Two militant commanders killed in Syria drone strikes

  • The strikes targeted a vehicle on the road leading from Idlib city to Binnish further north

BEIRUT: Drone strikes Monday killed two militant commanders close to Al-Qaeda in the Idlib region of northwest Syria, a war monitor said.
The raids were carried out by the US-led international coalition battling militants in Syria and Iraq, the Syrian Observatory for Human Rights said.
But the coalition told AFP it had not carried out any strikes in Idlib province on Monday.

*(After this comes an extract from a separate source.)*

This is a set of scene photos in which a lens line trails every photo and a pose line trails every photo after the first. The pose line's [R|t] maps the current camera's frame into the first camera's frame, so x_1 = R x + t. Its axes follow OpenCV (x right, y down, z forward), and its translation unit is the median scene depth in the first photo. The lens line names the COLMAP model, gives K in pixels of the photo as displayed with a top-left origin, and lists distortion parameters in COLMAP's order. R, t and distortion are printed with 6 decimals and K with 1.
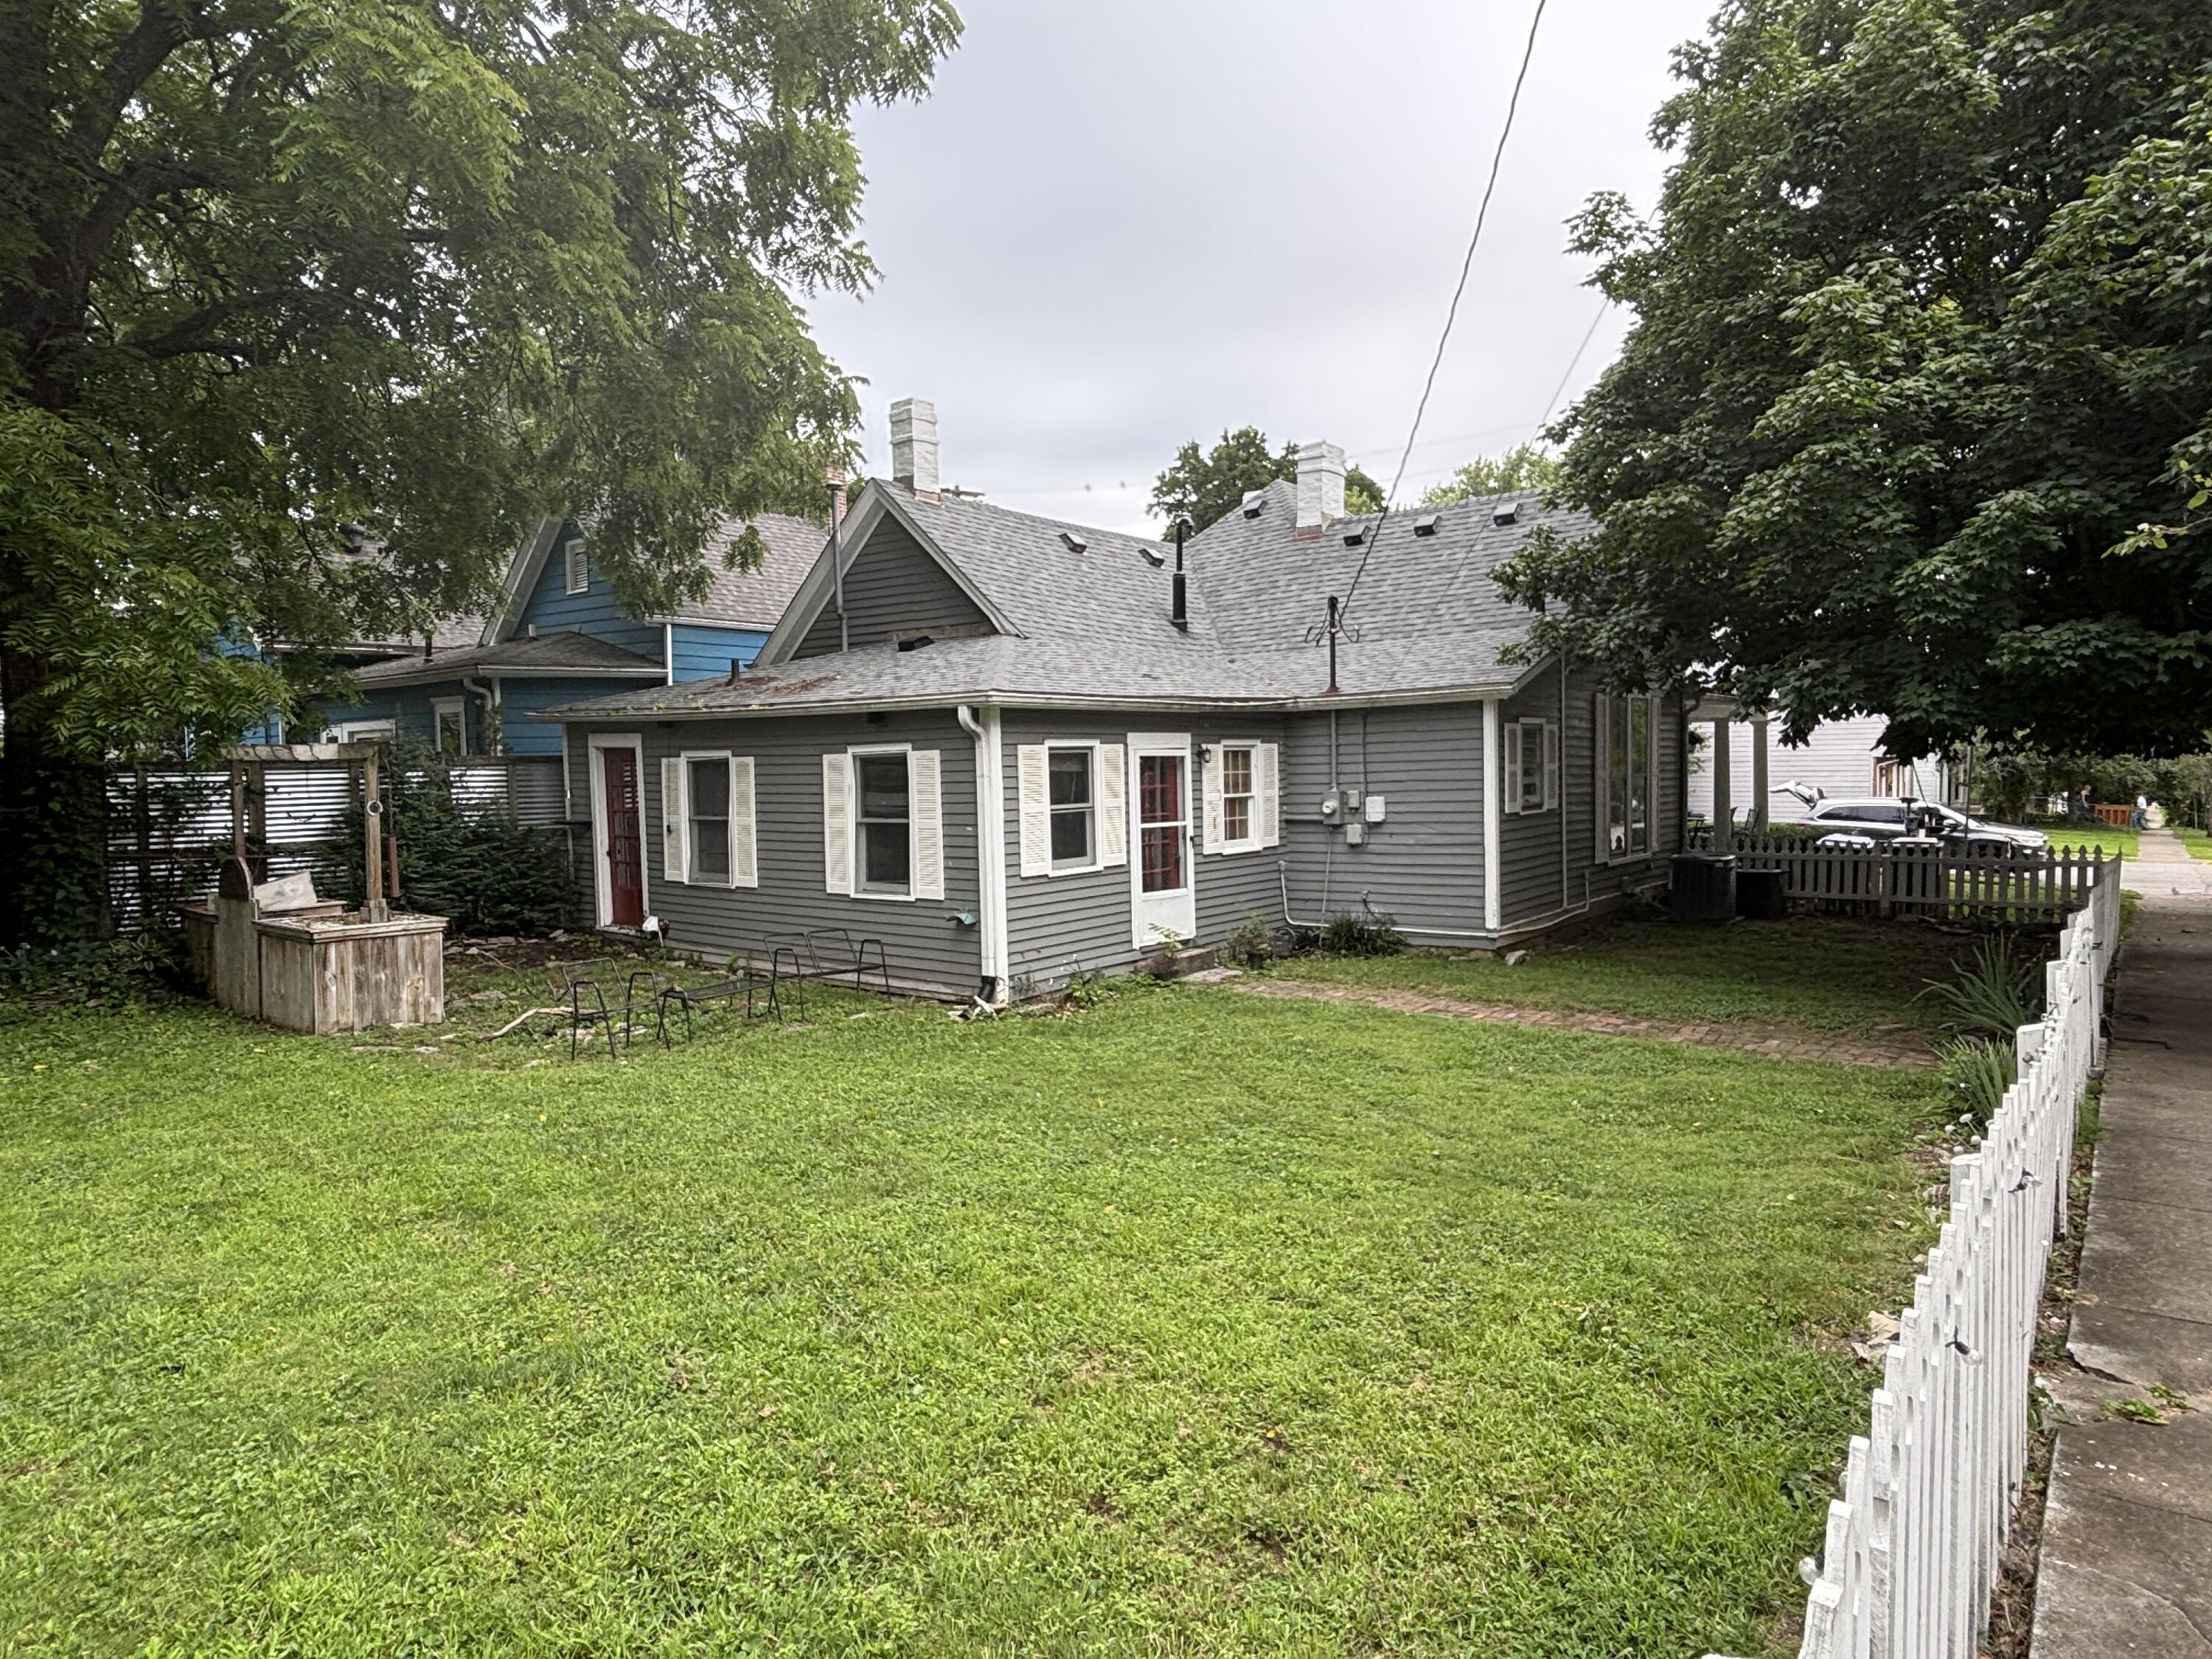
lens RADIAL K [[1279.4, 0, 1106.1], [0, 1279.4, 830.2], [0, 0, 1]] dist [0.002543, 0.008352]
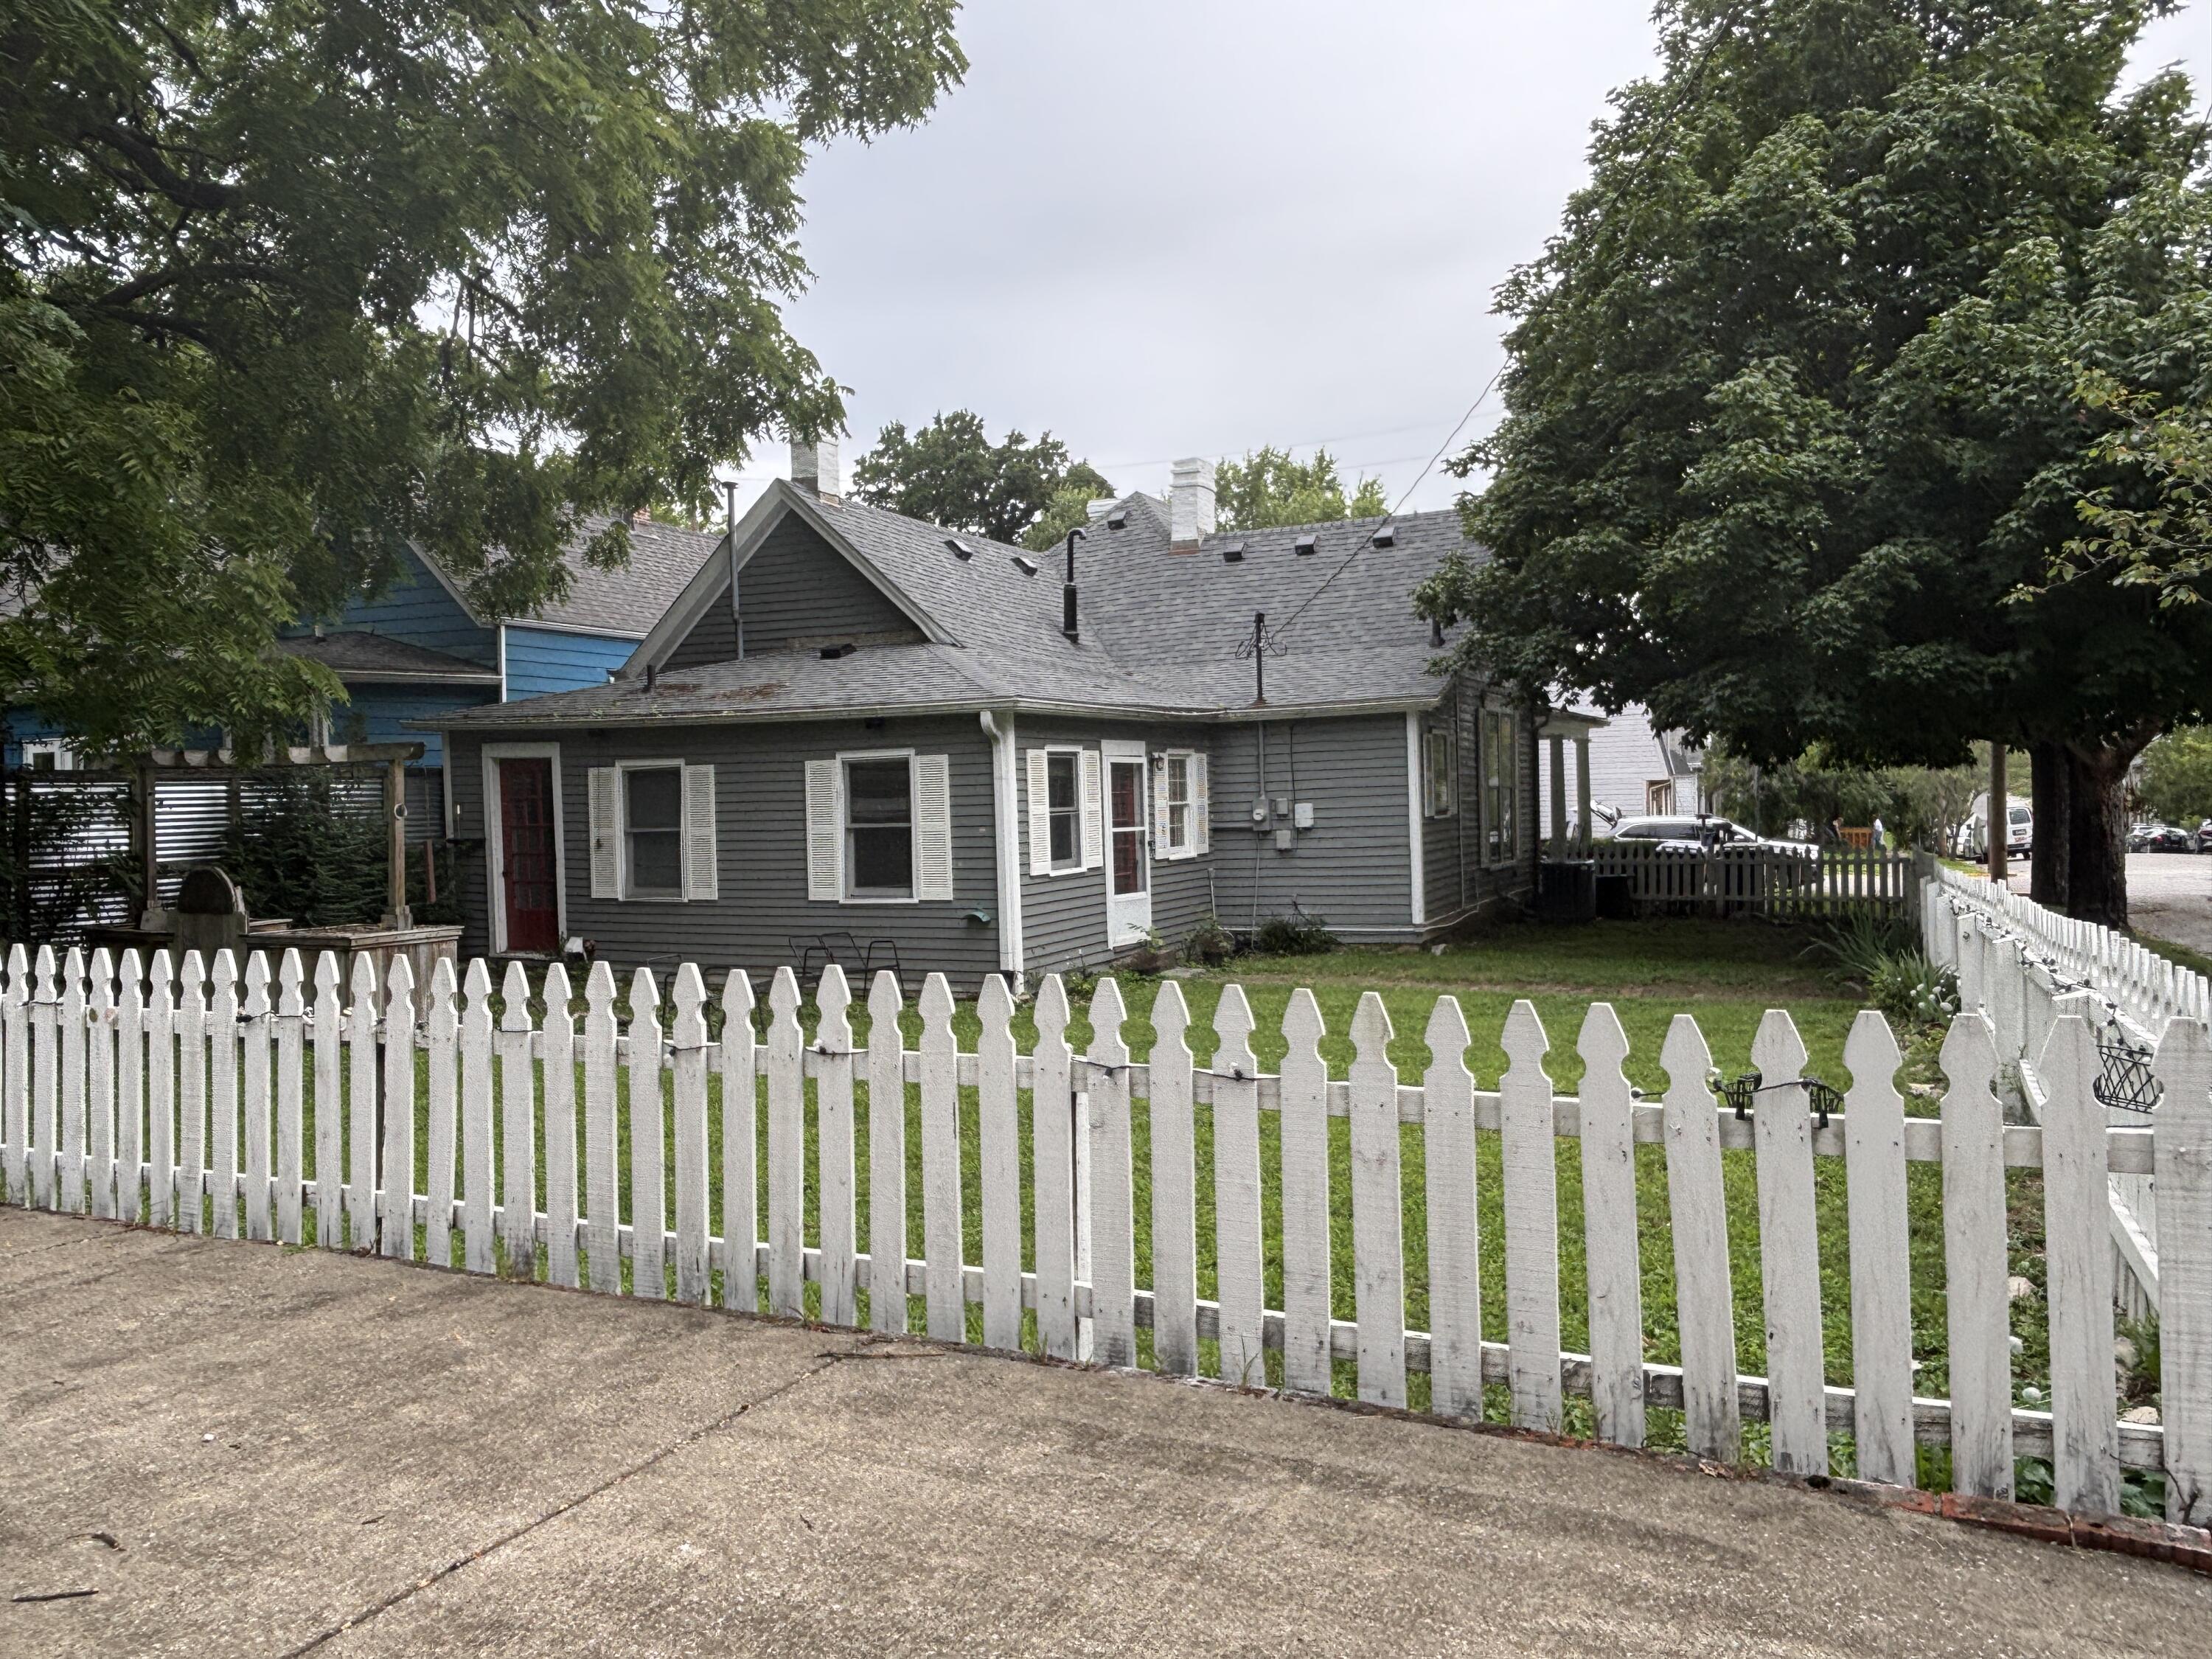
lens RADIAL K [[1540.8, 0, 1106.5], [0, 1540.8, 830.2], [0, 0, 1]] dist [0.035904, -0.014234]
pose [[0.973224, -0.011856, 0.229552, -0.251142], [0.019716, 0.999294, -0.031979, 0.034893], [-0.229011, 0.035648, 0.972771, -0.202554]]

The strikes targeted a vehicle on the road leading from Idlib city to Binnish further north, the observatory said.
Observatory chief Rami Abdel Rahman told AFP that one of the commanders killed was Tunisian while the other was from Yemen or Saudi Arabia, without identifying the group they belonged to.
The Idlib region is dominated by Syria’s former Al-Qaeda affiliate, but rebels and other militants are also present.
Militant factions have been the target of Syrian, Russian, US and international coalition strikes in the past. Nine militants were killed in October 2019 in Russian airstrikes on Idlib province, while a US strike a month earlier killed at least 40 militant leaders.
Syria’s war has killed around half a million people since starting in 2011 with a brutal crackdown on anti-government protests, spiralling into a complex battlefield involving foreign armies and militants.